U.S. Government Believes Blockchains Will Play 'Essential Role' In Agriculture
By Landon Manning
A division of the U.S. Department of Agriculture claimed this month that it envisions distributed ledger technology becoming integral to the functioning of complex agricultural supply chains in the future.
This claim was printed in the Federal Register, the official journal of the United States federal government. The specific article in question was written by the Agricultural Marketing Service (AMS), an agency within the Department of Agriculture.

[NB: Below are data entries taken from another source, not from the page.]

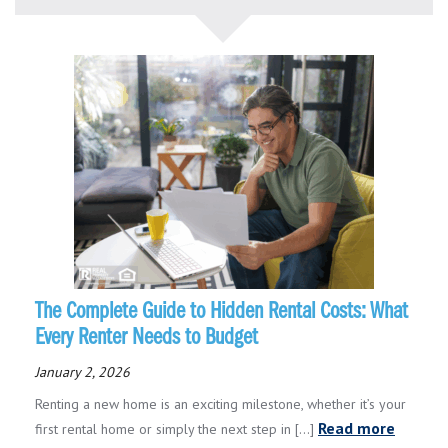
The Complete Guide to Hidden Rental Costs: What
Every Renter Needs to Budget
January 2, 2026
Renting a new home is an exciting milestone, whether it’s your
Read more
first rental home or simply the next step in [...]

The AMS “will continue to work toward its goal of full supply chain traceability and fully verifiable organic products,” it claimed, and that the “AMS expects electronic tracking systems, including digital ledger technology, will play an essential role in supply chain traceability.”
While acknowledging that implementation of these technologies will be an involved process, this report lauded multiple advantages of integrating blockchain technology into the food distribution networks within the United States, not the least of which were the instant, transparent, secure and verifiable aspects inherent to the platform.
However, the AMS said it was critically important that blockchain “can also protect confidential business information and trade secret information by automatically restricting sensitive information to authorized entities.”
Further, the report said that, although there will be difficulties in turning case studies into industry standards, “the utility of electronic tracking in food systems has been demonstrated by several successful, high-profile pilot programs.”
The scale of these pilot programs has been wide across food supply chains, both with large companies like Walmart and Nestle using IBM blockchain technology to track products in their existing intra-company networks, and independent firms like GrainChain receiving significant investment to piece together a blockchain infrastructure out of several disparate parts of the produce life cycle.
If the federal government sees the advent of widespread agricultural blockchain usage as inevitable, it has its work cut out for it as to what it can do to actively foster this development. For starters, there has been little regulatory consistency in the status and use of blockchains at the state and federal levels, and a more robust framework could help even before trying to establish public/private partnerships in blockchain firms, or wholly state-backed projects.
Of particular note is the contrast between the United States’ relatively relaxed attitude and the Chinese government’s direct involvement with massive infrastructure projects. For instance, the Blockchain Service Network (BSN) is set to develop a base for all manner of blockchain use cases throughout major Chinese cities, as well as internationally, and is led by a mixture of government action and a wide array of private firms. The BSN project has made further progress in August 2020, with an international site being launched on August 10.
Considering that the United States’ largest geopolitical rival is taking a more active hand in developing the new world of blockchains, the United States may wish to take charge of its own sectors. It is likely, as the Department of Agriculture has claimed, that blockchain technology will be essential: the only question is how it develops into the future.